Amplification with primers 2F and 518R was carried out in a volume of 50 μl at a final concentration of 200 μmol of each of the primers. As a matrix, 2 μl of a mixture preliminarily diluted with 10 times distilled water, obtained as a result of the reverse transcription reaction, was added to the reaction mixture. The PCR reaction was carried out under the following conditions: denaturation - 94 ^o C, 20 seconds; annealing - 55 ^o C, 20 seconds; elongation - 72 ^o C, 30 seconds; 25 cycles.

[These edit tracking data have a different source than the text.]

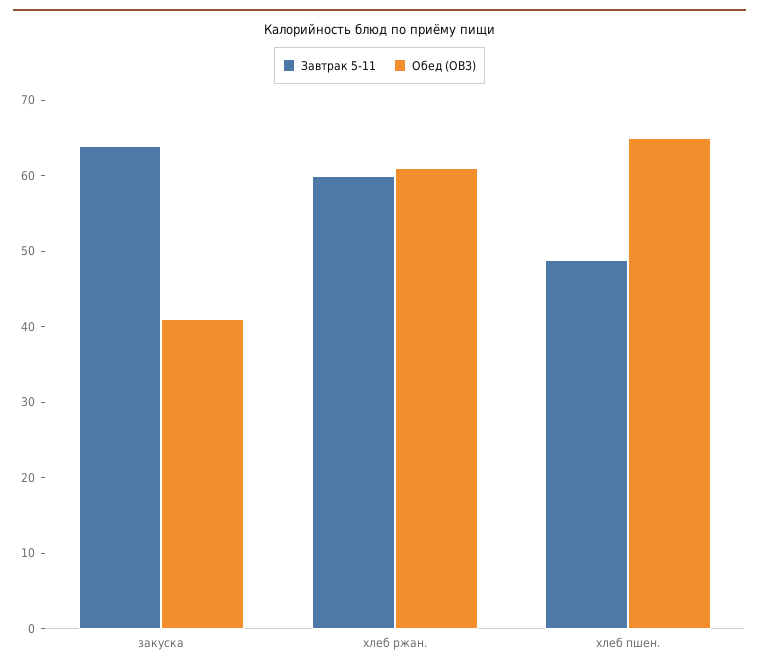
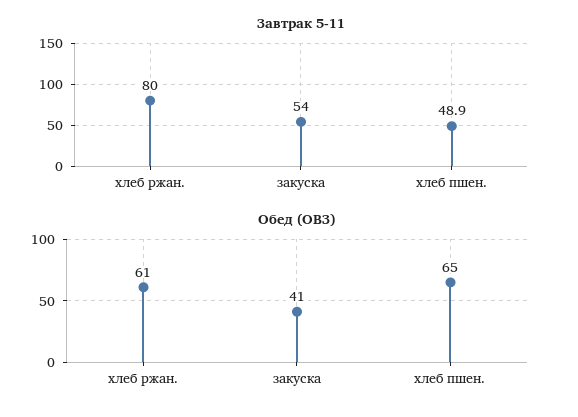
  {
    "Завтрак 5-11": {
-     "закуска": 64,
+     "закуска": 54,
-     "хлеб ржан.": 60,
+     "хлеб ржан.": 80,
      "хлеб пшен.": 48.9
    },
    "Обед (ОВЗ)": {
      "закуска": 41,
      "хлеб ржан.": 61,
      "хлеб пшен.": 65
    }
  }

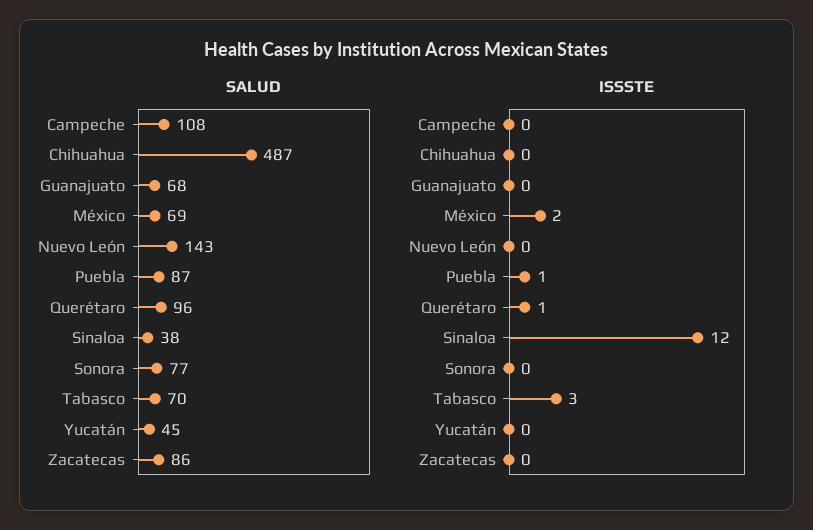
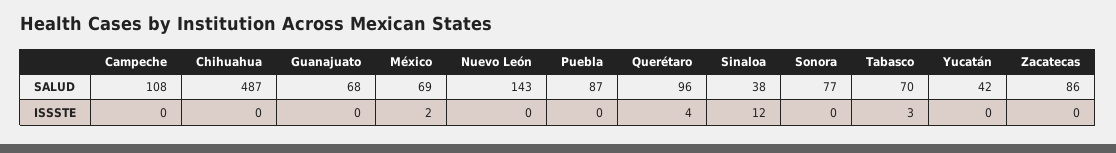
  {
    "SALUD": {
      "Campeche": 108,
      "Chihuahua": 487,
      "Guanajuato": 68,
      "México": 69,
      "Nuevo León": 143,
      "Puebla": 87,
      "Querétaro": 96,
      "Sinaloa": 38,
      "Sonora": 77,
      "Tabasco": 70,
-     "Yucatán": 45,
+     "Yucatán": 42,
      "Zacatecas": 86
    },
    "ISSSTE": {
      "Campeche": 0,
      "Chihuahua": 0,
      "Guanajuato": 0,
      "México": 2,
      "Nuevo León": 0,
-     "Puebla": 1,
+     "Puebla": 0,
-     "Querétaro": 1,
+     "Querétaro": 4,
      "Sinaloa": 12,
      "Sonora": 0,
      "Tabasco": 3,
      "Yucatán": 0,
      "Zacatecas": 0
    }
  }

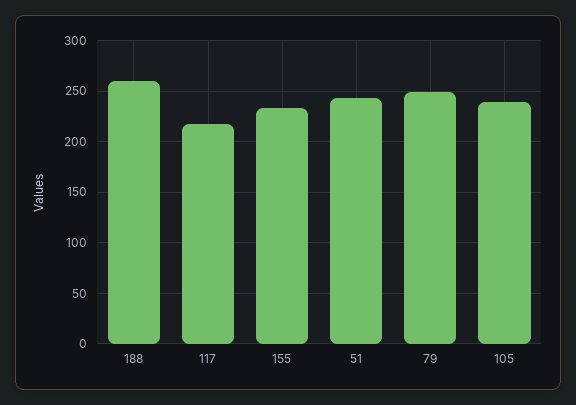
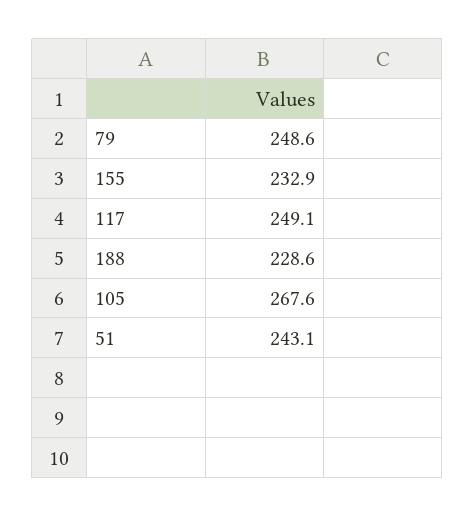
  {
-   "188": 260,
+   "188": 228.6,
-   "117": 220,
+   "117": 249.1,
    "155": 232.9,
    "51": 243.1,
    "79": 248.6,
-   "105": 240
+   "105": 267.6
  }

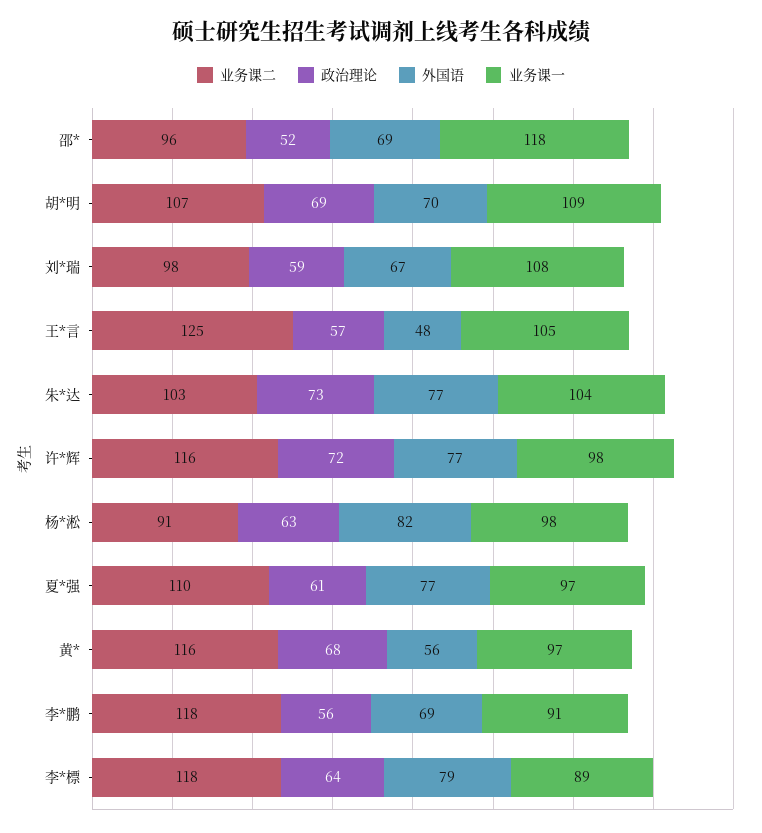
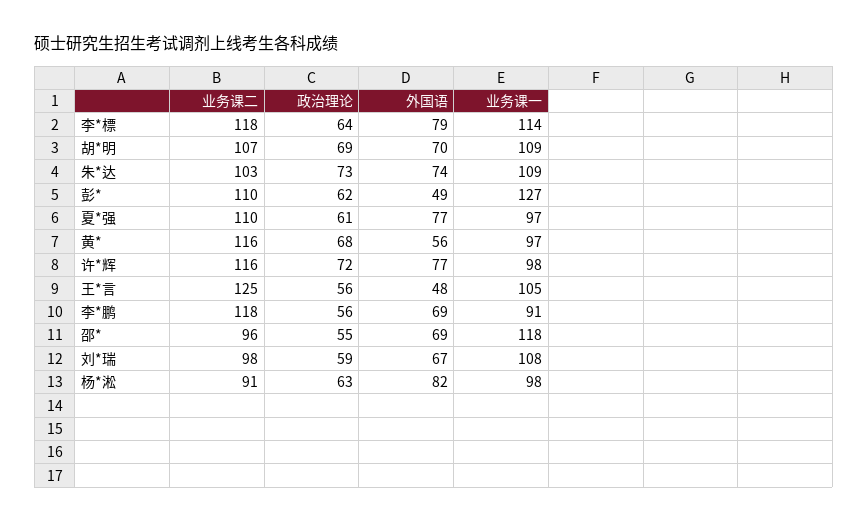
  {
    "业务课二": {
      "邵*": 96,
      "胡*明": 107,
      "刘*瑞": 98,
      "王*言": 125,
      "朱*达": 103,
      "许*辉": 116,
      "杨*淞": 91,
      "夏*强": 110,
      "黄*": 116,
      "李*鹏": 118,
-     "李*標": 118
+     "李*標": 118,
+     "彭*": 110
    },
    "政治理论": {
-     "邵*": 52,
+     "邵*": 55,
      "胡*明": 69,
      "刘*瑞": 59,
-     "王*言": 57,
+     "王*言": 56,
      "朱*达": 73,
      "许*辉": 72,
      "杨*淞": 63,
      "夏*强": 61,
      "黄*": 68,
      "李*鹏": 56,
-     "李*標": 64
+     "李*標": 64,
+     "彭*": 62
    },
    "外国语": {
      "邵*": 69,
      "胡*明": 70,
      "刘*瑞": 67,
      "王*言": 48,
-     "朱*达": 77,
+     "朱*达": 74,
      "许*辉": 77,
      "杨*淞": 82,
      "夏*强": 77,
      "黄*": 56,
      "李*鹏": 69,
-     "李*標": 79
+     "李*標": 79,
+     "彭*": 49
    },
    "业务课一": {
      "邵*": 118,
      "胡*明": 109,
      "刘*瑞": 108,
      "王*言": 105,
-     "朱*达": 104,
+     "朱*达": 109,
      "许*辉": 98,
      "杨*淞": 98,
      "夏*强": 97,
      "黄*": 97,
      "李*鹏": 91,
-     "李*標": 89
+     "李*標": 114,
+     "彭*": 127
    }
  }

Example 6. Amplification with an internal pair of primers. The product obtained from the first amplification served as a matrix for the second amplification with primers 26F and 518R. PCR conditions: denaturation - 94 ^o C, 30 seconds; annealing - 60 ^o C, 20 seconds, elongation - 72 ^o C, 30 seconds; 35 cycles.

Claims (1)

 A method for detecting West Nile fever virus, comprising conducting a reverse transcription reaction with virus RNA using a primer and subsequent double amplification using primers, analyzing the reaction mixture by agarose gel electrophoresis and detecting virus RNA according to analysis results, characterized in that as a primer for the reverse transcription reaction with virus RNA, an oligonucleotide of 23 units with the following nucleotide sequence is used: GGGCATTCATAAGTGATAGTATC, complementary regions of the pre-M virus genome, oligonucleotides of 22 and 23 units having the following sequences are used as primers for the first amplification: GTAGTTCGCCTGTGTGAGCTGA and TCGGTAGCATTTACCGTCATCAT, as oligonucleotides of the second amplification, the following AIGTGTTGTTGTTGTTGTGTGTT sequences are used: TCGGTAGCATTTACCGTCATCAT, and virus RNA is detected when there are 495 nucleotide pair bands in the analyzed samples.